YOUR OBJECTIVE: Among the entries below, retype exactly the lines starting with the one with "pencil case: none" and going on through the one with "coaster: present [408,326,461,365]", but not the pictures.

TASK INPUTS:
#####

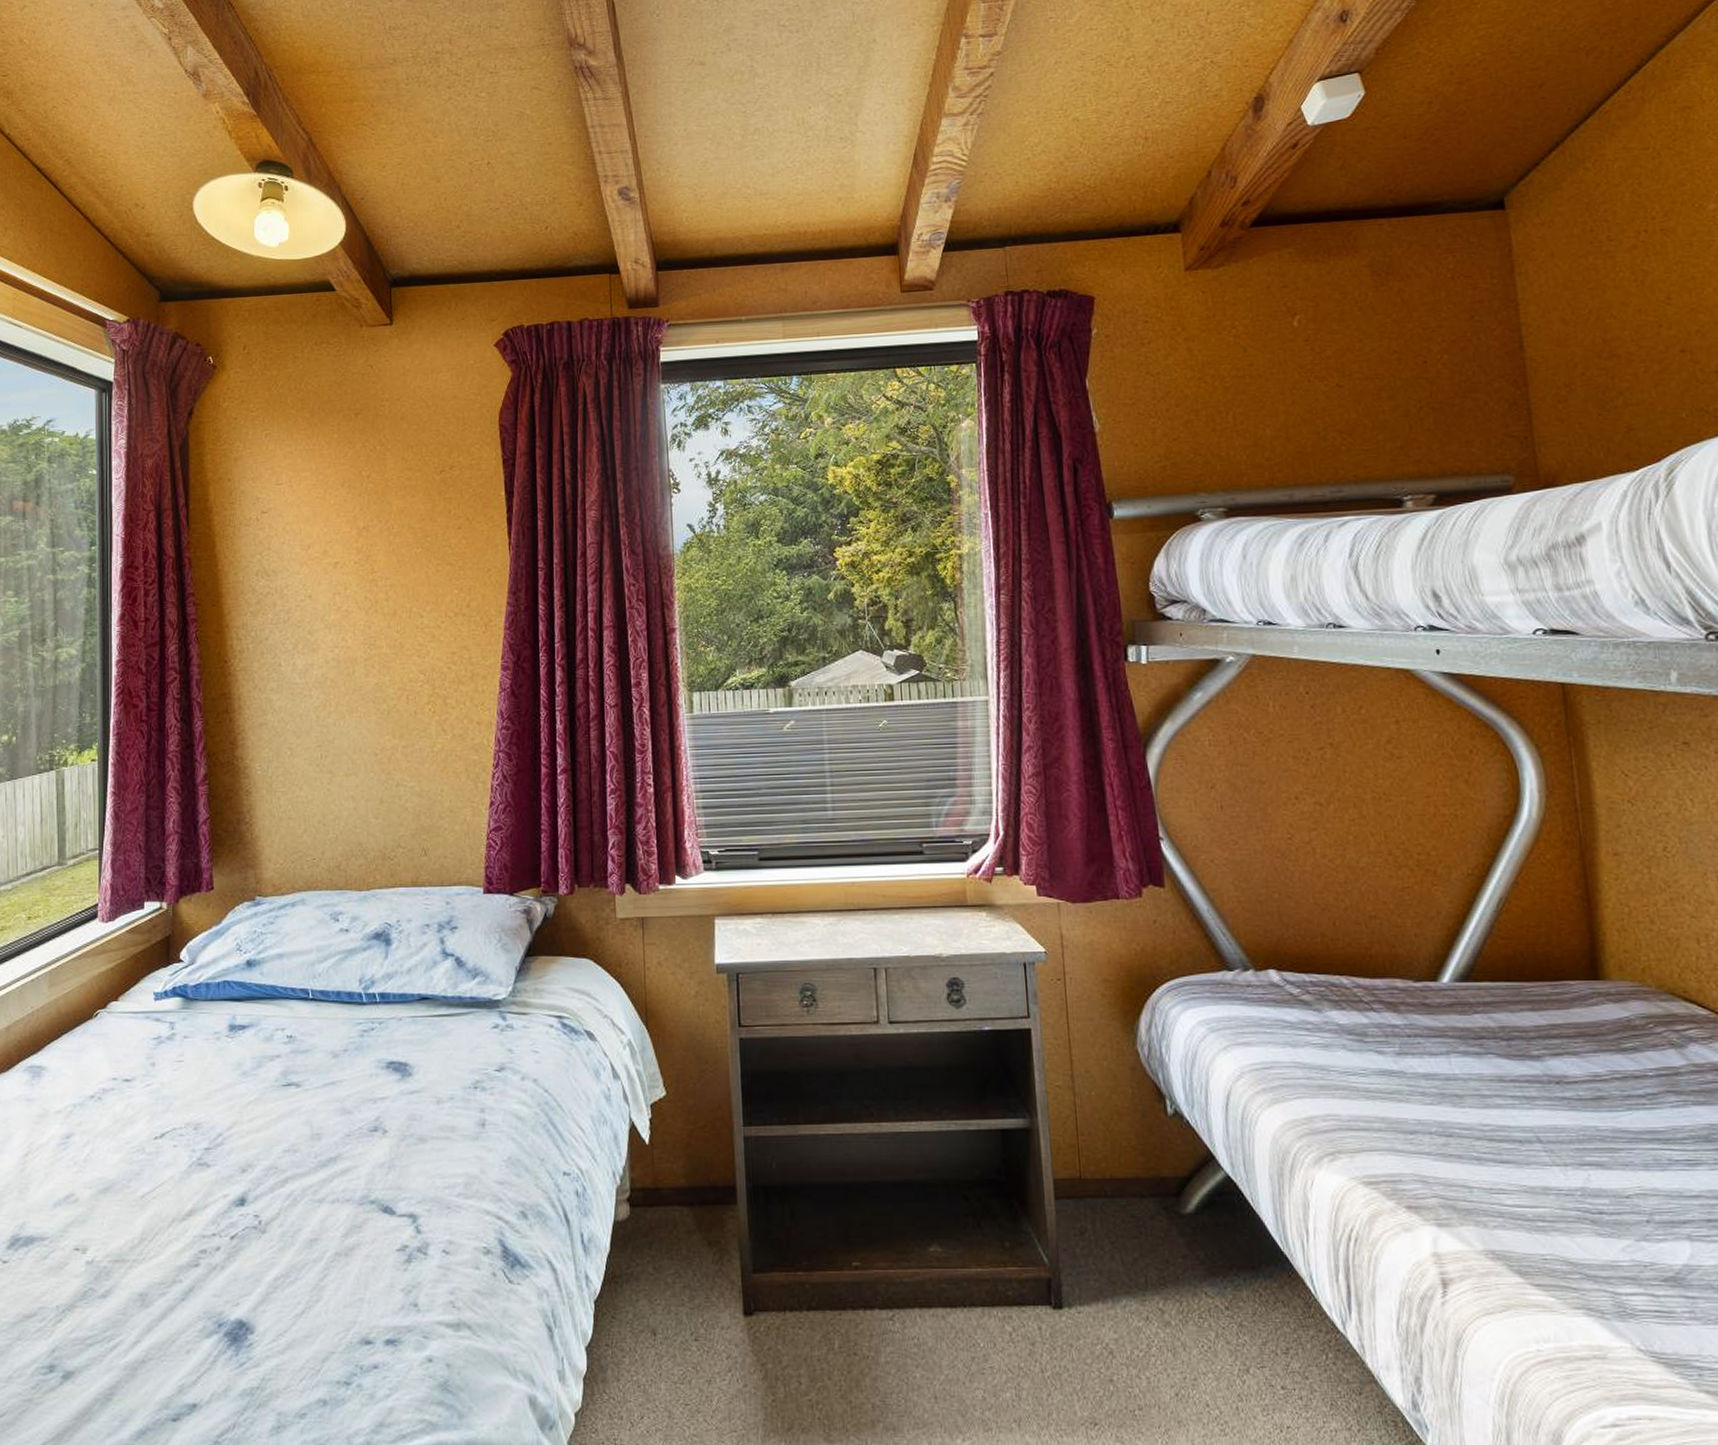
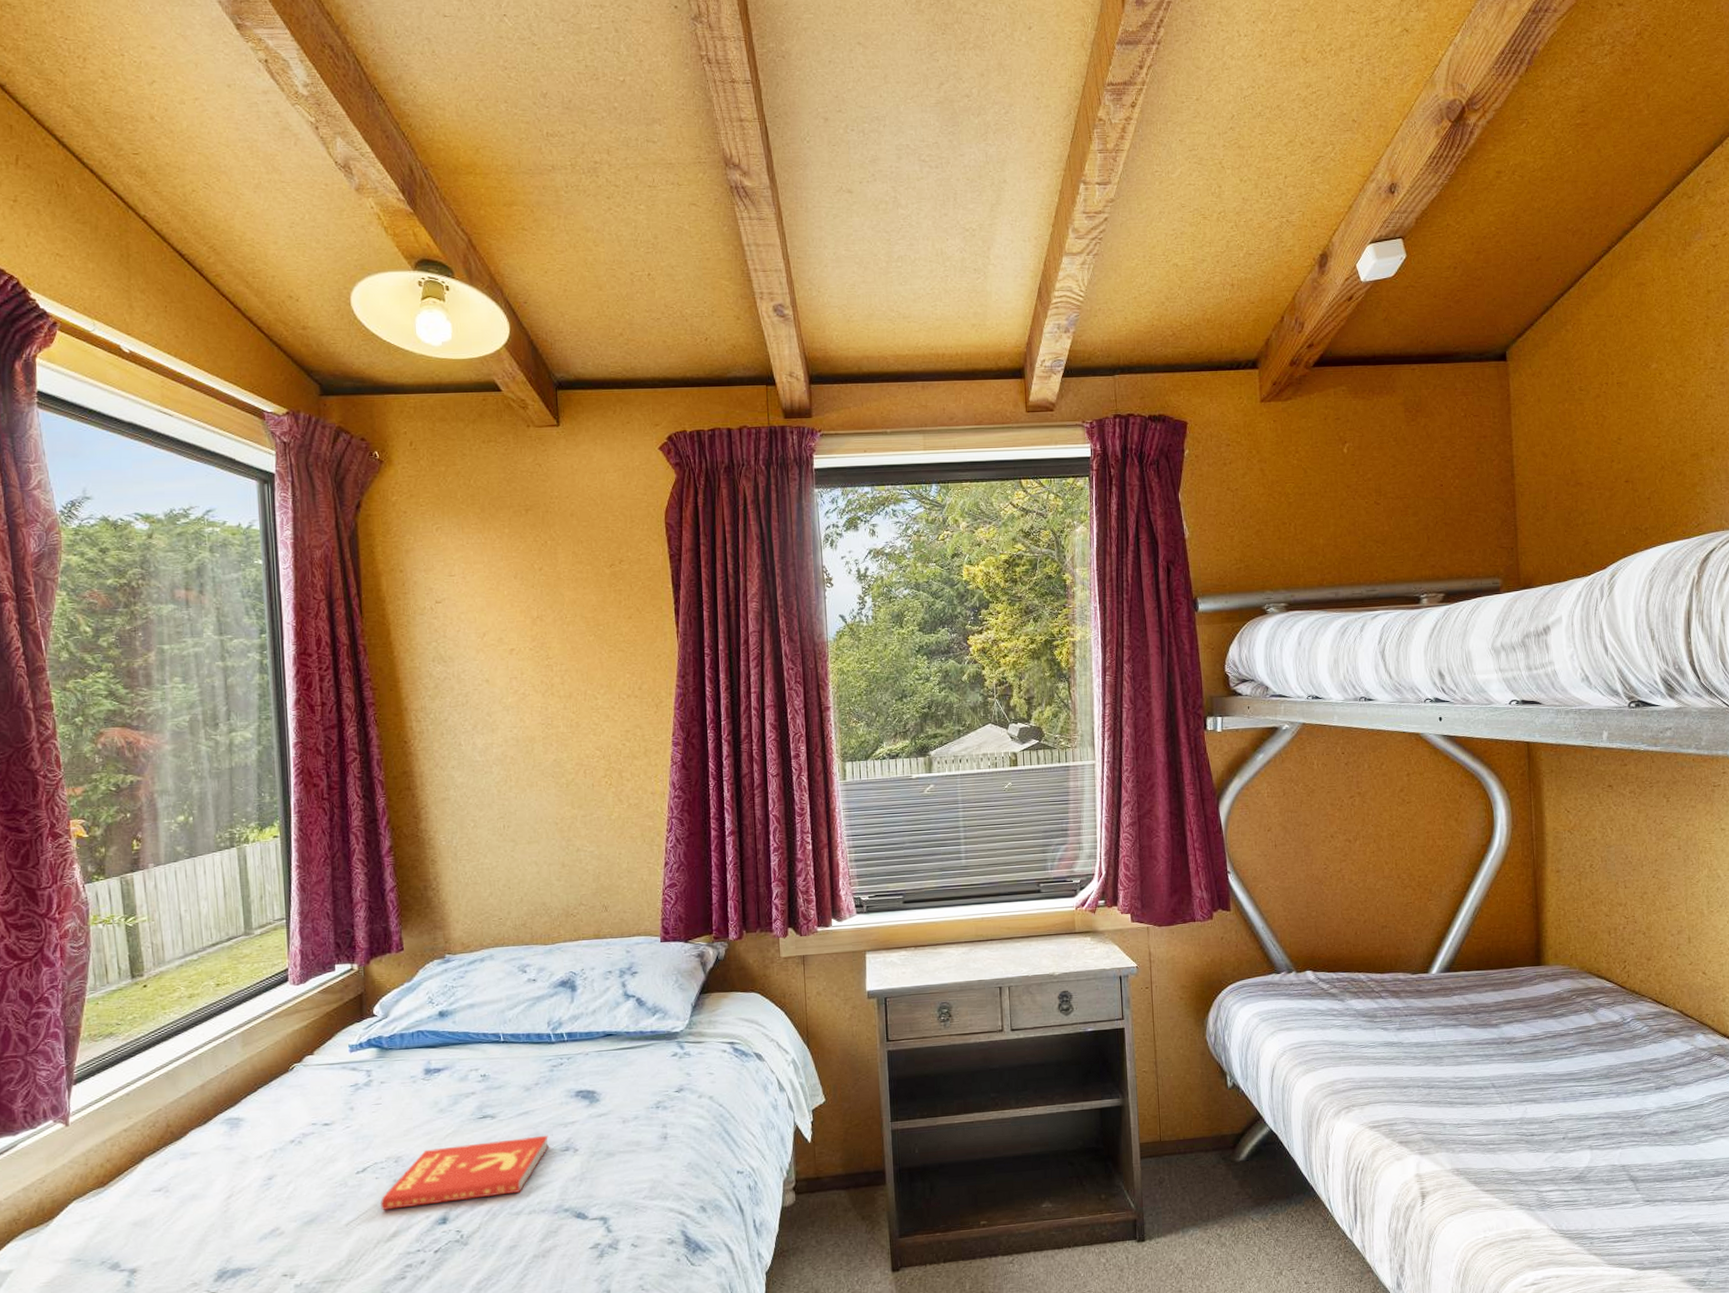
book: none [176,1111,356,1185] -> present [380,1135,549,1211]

#####

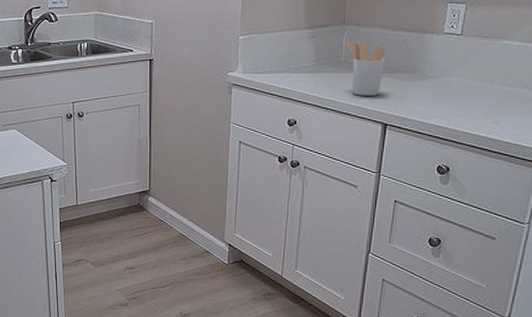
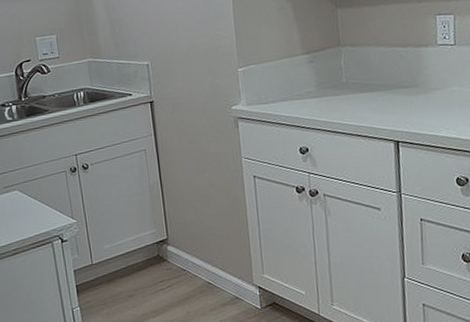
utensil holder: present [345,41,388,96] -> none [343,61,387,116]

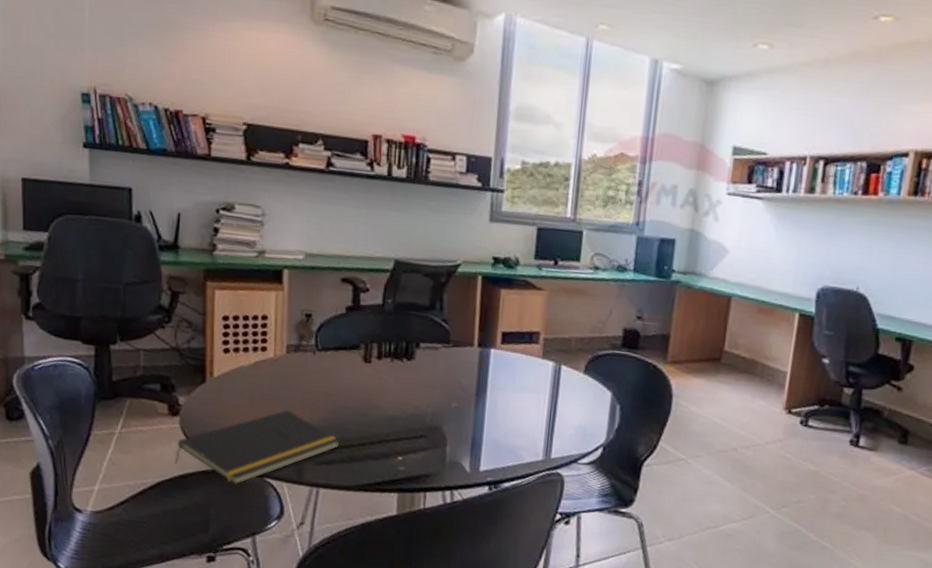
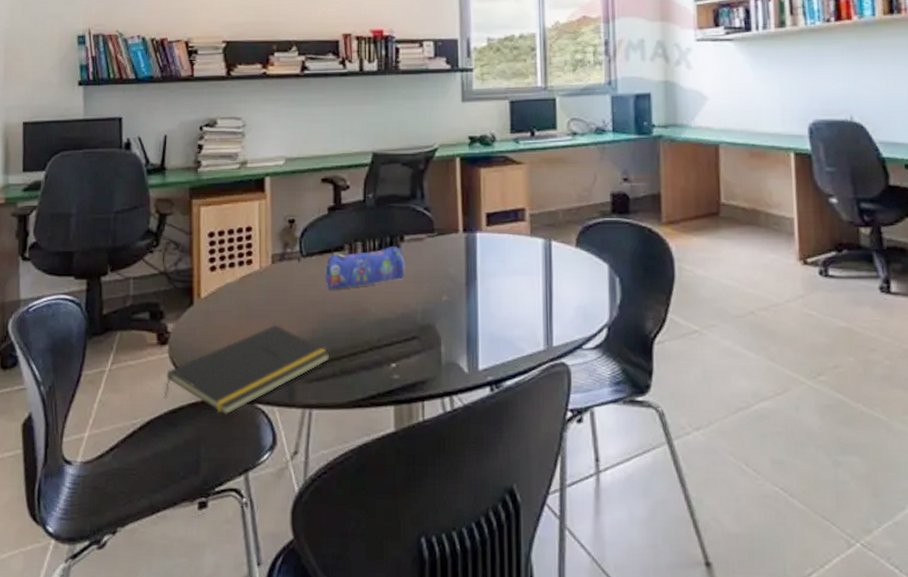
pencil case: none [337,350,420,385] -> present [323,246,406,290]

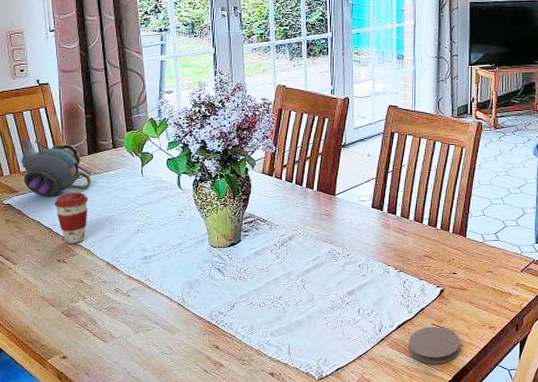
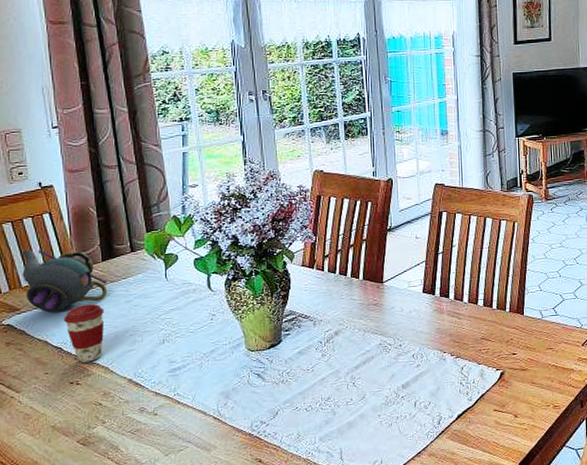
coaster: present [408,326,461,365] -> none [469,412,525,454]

#####

WRITTEN RESPONSE:
pencil case: none [337,350,420,385] -> present [323,246,406,290]

coaster: present [408,326,461,365] -> none [469,412,525,454]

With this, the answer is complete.